How Do You Choose Between CNC Turning and Milling?
We have already established that both machining operations suit vast industrial applications. However, we also discussed that they yield different structures and shapes. Therefore, you must understand when to use either turning or milling for your project.
Geometric Shape and Complexity
The shape and geometry of the part you fabricate are the first things to consider. We have reiterated in this article that CNC turning is for creating rounded structures and parts. On the other hand, milling is a more versatile process for creating intricate designs, whether flat, irregular, or multi-dimensional.
Surface Finish Requirements
Before deciding on the proper machining method between CNC turning vs milling, factor in the surface finishing specification, especially if either process suits your intended fabrication. Turning is the best choice if the fabrication calls for a smooth finish or a round surface. However, milling operations are appropriate if the specification requires detailing with a textured finish, especially for flat or irregular surfaces.
Different Features and Detailing
Sometimes, a project may require combining CNC turning and milling services to meet all requirements. For instance, manufacturing a cylindrical component with some intricate features and unconventional detailing requires milling after creating the base cylindrical shape. The example above showcases the use of the CNC milling process after turning. However, some projects may require milling before turning.
Therefore, a good way to do this is to use an integrated CNC device for mill-turn machining when working on this project. CNC milling-turning centers are sophisticated machines capable of milling and turning operations into a single machine.
However, they are significantly more expensive than acquiring a single CNC milling or turning machine. Therefore, when unsure of the best machining service for your project, don’t hesitate to contact an expert for guidance.
XinCheng is Your Expert for CNC Turning and CNC Milling Services
Understanding the specific machining service is critical for the success of your project. You must partner with an expert service provider to guarantee a better result. XinCheng offers one-stop and professional CNC turning and CNC milling services. We are reliable partners to meet all your machining requirements. We guarantee quality production at competitive pricing, regardless of strict tolerance and precision specifications.
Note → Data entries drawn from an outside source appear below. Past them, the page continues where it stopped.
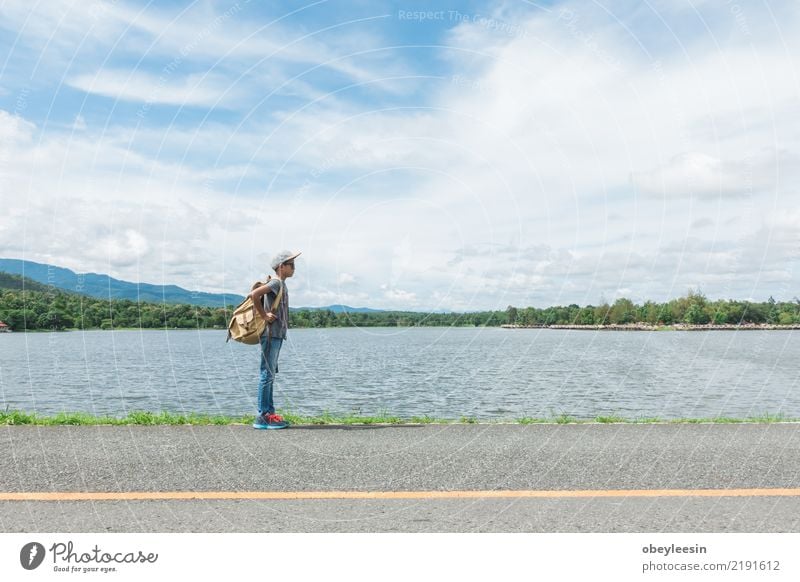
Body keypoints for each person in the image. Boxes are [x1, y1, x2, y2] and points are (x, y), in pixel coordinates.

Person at [249, 250, 301, 429]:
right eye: (291, 265)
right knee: (266, 375)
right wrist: (264, 315)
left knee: (269, 375)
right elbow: (254, 295)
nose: (294, 268)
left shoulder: (281, 284)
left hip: (276, 335)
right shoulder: (276, 283)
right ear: (281, 267)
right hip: (271, 335)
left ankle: (269, 414)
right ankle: (263, 416)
Just contact us and get a free quote!
While there is significant overlap between mill-turn machining operations, we already established that they are two different processes. CNC turning yields rounded products, usually in conical or cylindrical forms, while milling creates shapes of all forms. However, even though they are different, some fabrication may require integrating both techniques.
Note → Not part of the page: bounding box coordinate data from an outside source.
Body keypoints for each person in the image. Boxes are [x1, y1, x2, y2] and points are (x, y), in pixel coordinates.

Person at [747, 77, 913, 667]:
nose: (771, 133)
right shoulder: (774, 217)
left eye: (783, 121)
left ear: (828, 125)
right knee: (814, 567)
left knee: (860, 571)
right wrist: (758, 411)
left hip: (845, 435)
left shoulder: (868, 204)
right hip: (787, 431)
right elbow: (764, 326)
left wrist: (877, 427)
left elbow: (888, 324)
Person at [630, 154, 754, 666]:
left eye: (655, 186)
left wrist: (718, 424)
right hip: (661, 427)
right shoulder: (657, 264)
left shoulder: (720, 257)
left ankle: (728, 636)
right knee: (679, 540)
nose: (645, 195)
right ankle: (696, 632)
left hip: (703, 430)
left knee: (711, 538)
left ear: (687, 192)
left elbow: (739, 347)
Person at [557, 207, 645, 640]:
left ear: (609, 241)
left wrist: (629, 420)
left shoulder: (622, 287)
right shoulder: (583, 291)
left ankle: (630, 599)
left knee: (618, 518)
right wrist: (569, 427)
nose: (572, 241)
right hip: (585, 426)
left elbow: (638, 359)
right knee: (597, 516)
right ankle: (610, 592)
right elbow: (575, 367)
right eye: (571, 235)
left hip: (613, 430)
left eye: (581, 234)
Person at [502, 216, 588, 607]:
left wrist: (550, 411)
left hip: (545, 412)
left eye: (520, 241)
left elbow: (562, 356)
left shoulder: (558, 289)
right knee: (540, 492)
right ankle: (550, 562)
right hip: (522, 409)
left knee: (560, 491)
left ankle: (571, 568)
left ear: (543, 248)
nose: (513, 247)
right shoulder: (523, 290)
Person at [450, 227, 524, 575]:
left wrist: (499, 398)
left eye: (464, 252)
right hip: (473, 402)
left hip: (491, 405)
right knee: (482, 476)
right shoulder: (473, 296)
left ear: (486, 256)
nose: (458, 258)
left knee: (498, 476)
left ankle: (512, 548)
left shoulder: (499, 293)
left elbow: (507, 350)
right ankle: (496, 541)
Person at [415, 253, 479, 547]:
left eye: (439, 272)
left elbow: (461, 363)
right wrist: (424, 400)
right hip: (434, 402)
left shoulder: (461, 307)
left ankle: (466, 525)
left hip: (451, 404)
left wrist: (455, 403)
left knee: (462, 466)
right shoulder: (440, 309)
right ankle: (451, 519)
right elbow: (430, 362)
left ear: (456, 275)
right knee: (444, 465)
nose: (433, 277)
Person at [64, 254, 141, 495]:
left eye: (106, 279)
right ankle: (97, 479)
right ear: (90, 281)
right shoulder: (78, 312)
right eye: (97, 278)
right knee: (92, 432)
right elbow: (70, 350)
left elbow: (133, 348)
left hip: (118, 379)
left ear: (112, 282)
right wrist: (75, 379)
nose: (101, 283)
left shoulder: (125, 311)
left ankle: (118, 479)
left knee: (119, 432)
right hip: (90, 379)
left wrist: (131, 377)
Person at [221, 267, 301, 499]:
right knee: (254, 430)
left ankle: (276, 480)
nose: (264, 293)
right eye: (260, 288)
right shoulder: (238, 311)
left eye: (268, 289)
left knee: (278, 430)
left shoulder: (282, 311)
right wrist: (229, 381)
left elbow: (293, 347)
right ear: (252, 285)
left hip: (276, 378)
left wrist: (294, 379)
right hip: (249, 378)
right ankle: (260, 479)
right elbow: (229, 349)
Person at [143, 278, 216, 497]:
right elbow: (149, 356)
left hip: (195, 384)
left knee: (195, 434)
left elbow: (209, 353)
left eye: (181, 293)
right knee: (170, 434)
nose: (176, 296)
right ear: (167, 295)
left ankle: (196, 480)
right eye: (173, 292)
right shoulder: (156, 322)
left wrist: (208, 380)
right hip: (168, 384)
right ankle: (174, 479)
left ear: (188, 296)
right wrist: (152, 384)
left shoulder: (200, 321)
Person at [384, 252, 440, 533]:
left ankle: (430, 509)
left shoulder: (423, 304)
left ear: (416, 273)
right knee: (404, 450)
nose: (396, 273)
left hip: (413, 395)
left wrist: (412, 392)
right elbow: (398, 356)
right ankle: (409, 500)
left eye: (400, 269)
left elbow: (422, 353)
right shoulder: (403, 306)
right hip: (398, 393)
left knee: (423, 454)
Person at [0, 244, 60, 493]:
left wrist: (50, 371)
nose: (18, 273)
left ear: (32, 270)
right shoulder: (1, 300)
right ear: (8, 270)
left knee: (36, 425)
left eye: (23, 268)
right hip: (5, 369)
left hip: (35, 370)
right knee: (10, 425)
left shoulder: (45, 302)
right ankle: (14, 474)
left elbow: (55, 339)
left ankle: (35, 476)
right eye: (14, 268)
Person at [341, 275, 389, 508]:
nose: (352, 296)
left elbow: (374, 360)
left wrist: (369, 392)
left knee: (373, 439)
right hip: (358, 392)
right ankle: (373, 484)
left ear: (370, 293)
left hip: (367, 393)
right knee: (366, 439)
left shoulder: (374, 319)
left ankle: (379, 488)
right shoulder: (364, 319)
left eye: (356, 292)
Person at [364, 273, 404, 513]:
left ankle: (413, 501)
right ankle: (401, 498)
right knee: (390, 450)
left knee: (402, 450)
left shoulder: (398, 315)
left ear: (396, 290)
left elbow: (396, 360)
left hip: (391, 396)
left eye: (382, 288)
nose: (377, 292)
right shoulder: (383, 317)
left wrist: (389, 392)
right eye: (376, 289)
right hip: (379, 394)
Which is better: a CNC lathe or a CNC mill?
A CNC lathe is typically used for CNC turning operations. Therefore, CNC lathes create rounded components – cylindrical and conical. On the other hand, CNC milling machines are used for milling services, creating flat, regular, irregular, and complex shapes. That said, the two devices serve different purposes, and the better choice depends on your manufacturing needs. However, milling centers have a more extensive versatility.
What is the difference between mill-turn and turn-mill?
There’s no difference between mill-turn and turn-mill CNC machines. The phrase refers to a hybrid CNC machine that combines the operations of turning and milling centers into a single device. That said, whether it is called a mill-turn or turn-mill CNC machine depends on the location or specific machine model.
What is the difference between CNC milling and cutting?
CNC milling is a machining operation involving rotating cutting tools and chipping pieces off a workpiece. However, cutting is a more extensive term that includes various machining and subtractive manufacturing processes. Therefore, cutting is a superset, with CNC milling being a subset of cutting.